Responses To Todds Letter
To The Editor:
I cannot tell you how irritated I was upon reading the letter from Stanton W. Todd III. While it may be presumptuous, inasmuch as poor folks do not typically have III after their names, it is my guess that Mr. Todd has had the proverbial silver spoon in his mouth most of his life. While I admit to my presumptions, I think he has unfairly presumed things in his response to Jack Bobos April 28 column. As I recall, Mr. Bobo did not suggest anything about sales taxes in his column.
I would suggest, in response to Mr. Todd, that transferring a tax that touches only the wealthiest among us and dropping it on the general populace is totally inappropriate. While the elimination of the “stepped up” basis rules may seem fair to Mr. Todd, I deem it grossly unfair to transfer these taxes to every American who happens, fortunately, to own a piece of appreciated property and wishes to transfer the value or property to his or her heirs. In my case, the threat of this change has forced a revamping of the estate plan where a property had, previously, been designated for transfer to the grandson.
Further, I would suggest that the elimination of the “stepped up” basis rule would strike, disproportionately, at those who live in areas of the country where, for demographic and economic reasons, property values are increasing rather than those who remain in the “rust belt” and other areas where values are flat.

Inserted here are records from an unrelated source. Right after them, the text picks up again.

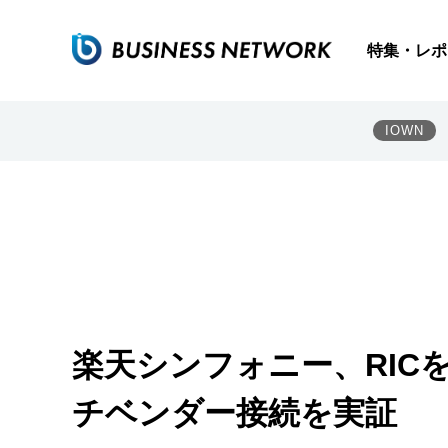
特集・レポ
IOWN
楽天シンフォニー、RICを
チベンダー接続を実証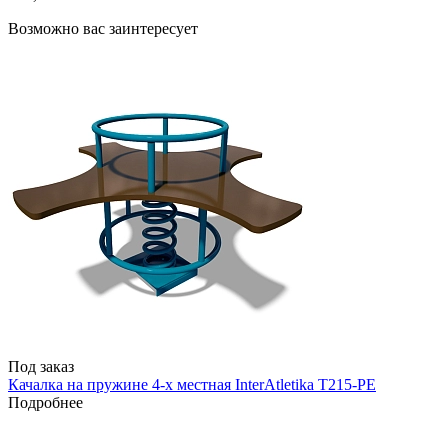
Возможно вас заинтересует
Под заказ
Качалка на пружине 4-х местная InterAtletika T215-PE
Подробнее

Mr. Todd further suggests that by this change we will allow more families to keep the family home so, maybe, the question is, “How many families, as a percentage of the population, still live in the home where they grew up?” I would suggest that, as a percentage, the figure is extremely low and, thus, his argument is specious. If Mr. Todd thinks that the elimination of the “stepped up” basis rule, as a substitute for the estate tax is fair, I suggest he is the one who should have a problem keeping a straight face. Forced liquidations? Mr. Todd youve got to be kidding me.